My understanding is that bisexuality rarely endures past one's twenties, and that bisexuals of both genders tend to end up choosing men. Of course, that may stem from the fact that publicly displayed bicuriousity is far less ostracized when it occurs amongst women, so more straight-leaning women are tempted to fool around than straight-leaning men, resulting in most bisexuals settling with men.
Of course, there are people who remain bisexual past that, and my data is not exactly rigorously gathered - I have some friends who study psychology and sexuality, and I've heard it from them.
Bisexual males often don't identify as 50-50 which complicates the matter.
Is someone who is what might be called "prison gay" bisexual? (That is, someone who will engage in homosexual acts as a substitute for masturbation, but is not physically attracted to members of the same sex. Yes, it's probably a bad/loaded term, but I don't know what a better one is.)
As I understand it, it's a standard human response to being trapped with substandard mates to have increasingly-greater estimates of their attractiveness. This has no relevance to sexual orientation.
There don't seem to be any findable sources that present an unbiased view on the matter (say, relevant statistics), and I suspect that the categories are sufficiently fluid at the moment that the question would be difficult to pin down.
But what if you're female?
I think I have enough evidence to say this confidently without unfairly stereotyping: On balance, straight men are so turned on by the idea of girl on girl sex that being bisexual really might double or triple the opportunities for a woman to have sex.
Well, not really. The having enough evidence part at least.
I think "opportunities for a woman to have sex" must mean something entirely different from "opportunities for a man to have sex", given the facts on the ground w.r.t. the market.
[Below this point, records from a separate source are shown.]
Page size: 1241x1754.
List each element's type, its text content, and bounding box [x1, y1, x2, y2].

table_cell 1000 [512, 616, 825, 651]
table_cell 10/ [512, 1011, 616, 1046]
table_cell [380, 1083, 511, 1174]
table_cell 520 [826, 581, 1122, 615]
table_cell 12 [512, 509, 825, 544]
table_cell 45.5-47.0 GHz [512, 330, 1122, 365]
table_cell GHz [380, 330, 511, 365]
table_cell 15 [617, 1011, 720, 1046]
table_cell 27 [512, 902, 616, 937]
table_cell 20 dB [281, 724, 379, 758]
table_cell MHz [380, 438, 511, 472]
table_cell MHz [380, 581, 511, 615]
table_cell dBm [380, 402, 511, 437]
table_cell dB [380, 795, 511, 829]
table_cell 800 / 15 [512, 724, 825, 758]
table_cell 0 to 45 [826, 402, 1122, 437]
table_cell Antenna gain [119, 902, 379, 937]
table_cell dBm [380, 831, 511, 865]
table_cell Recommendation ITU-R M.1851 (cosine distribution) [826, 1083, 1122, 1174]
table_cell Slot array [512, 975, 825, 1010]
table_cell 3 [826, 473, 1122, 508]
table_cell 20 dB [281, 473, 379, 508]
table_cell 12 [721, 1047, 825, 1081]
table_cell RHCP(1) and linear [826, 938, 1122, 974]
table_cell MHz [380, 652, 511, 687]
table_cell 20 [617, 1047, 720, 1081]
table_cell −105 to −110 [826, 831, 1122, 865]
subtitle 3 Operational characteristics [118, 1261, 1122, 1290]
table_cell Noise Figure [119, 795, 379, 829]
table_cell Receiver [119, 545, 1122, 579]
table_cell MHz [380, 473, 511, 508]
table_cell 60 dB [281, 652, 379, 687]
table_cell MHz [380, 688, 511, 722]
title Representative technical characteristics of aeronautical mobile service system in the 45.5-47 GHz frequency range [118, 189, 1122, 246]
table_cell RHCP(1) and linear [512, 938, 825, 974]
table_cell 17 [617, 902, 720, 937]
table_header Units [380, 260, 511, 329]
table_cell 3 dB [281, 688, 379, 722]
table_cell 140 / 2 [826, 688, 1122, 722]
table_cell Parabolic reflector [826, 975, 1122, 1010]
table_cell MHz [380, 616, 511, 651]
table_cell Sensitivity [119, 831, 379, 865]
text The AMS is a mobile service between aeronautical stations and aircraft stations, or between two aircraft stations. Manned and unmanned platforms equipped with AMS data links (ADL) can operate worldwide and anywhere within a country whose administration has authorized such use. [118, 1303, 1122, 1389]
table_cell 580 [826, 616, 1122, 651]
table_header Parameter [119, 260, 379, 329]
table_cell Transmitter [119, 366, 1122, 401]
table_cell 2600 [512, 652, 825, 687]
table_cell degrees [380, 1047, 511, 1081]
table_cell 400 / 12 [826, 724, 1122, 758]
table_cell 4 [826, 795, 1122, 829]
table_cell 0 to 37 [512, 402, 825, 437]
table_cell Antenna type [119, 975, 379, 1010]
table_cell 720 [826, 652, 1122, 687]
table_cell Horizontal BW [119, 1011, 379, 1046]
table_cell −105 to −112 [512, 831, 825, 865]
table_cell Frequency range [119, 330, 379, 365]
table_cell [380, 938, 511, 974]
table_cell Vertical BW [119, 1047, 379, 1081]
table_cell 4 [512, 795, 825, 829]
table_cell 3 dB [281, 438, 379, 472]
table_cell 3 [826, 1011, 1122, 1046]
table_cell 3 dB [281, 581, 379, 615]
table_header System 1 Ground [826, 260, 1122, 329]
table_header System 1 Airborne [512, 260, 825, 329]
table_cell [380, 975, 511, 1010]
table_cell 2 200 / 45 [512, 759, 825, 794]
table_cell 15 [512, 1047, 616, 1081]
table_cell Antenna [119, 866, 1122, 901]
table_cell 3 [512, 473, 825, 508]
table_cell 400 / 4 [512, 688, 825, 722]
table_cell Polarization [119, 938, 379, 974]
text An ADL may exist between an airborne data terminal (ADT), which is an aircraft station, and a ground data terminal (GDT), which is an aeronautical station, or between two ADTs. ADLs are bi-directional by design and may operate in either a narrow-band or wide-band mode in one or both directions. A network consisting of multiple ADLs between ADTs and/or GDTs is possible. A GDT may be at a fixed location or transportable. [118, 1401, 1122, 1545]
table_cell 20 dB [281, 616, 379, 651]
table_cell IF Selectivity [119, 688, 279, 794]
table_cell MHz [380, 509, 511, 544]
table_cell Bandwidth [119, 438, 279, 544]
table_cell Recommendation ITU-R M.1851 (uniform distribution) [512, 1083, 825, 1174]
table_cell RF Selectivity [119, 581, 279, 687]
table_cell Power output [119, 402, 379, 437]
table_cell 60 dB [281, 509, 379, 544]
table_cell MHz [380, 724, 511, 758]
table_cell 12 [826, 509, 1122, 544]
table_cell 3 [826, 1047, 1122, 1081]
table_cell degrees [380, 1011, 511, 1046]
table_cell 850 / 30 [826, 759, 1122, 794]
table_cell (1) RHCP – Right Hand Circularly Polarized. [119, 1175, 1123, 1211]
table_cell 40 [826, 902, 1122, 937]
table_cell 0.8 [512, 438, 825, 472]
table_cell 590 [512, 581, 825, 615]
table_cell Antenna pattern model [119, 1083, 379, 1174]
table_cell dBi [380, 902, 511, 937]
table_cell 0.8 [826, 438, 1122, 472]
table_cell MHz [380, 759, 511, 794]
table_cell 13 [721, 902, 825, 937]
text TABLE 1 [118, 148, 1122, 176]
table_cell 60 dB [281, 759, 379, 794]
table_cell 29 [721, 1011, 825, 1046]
I think I have enough evidence to say this confidently without unfairly stereotyping: On balance, straight men are so much more promiscuous than gay women that being bisexual really might double or triple the opportunities for a woman to have sex.
:-)
Edit: On reflection, this might not be right. But yeah, my point doesn't exactly apply to straight women.
Funny!
We'll have to make enough bi-pills for everyone, then.
Actually, what you really need is the sexchange pill, but that's a lot harder than it sounds.
I'll settle for the bisexuality pill, an attractive female-shaped body (including the "vagina-shaped penis"), some time to get used to moving around in it, and the capacity for having multiple orgasms. "Gay man in a woman's body" is close enough for my purposes. ;)
But the other people of your gender are also restricted to this smaller pool in their search for a pairing, giving you a better chance of being accepted/selected by a particular individual that you're attracted to (assuming you spend significant time around people in this pool). So this factor may not have a big effect.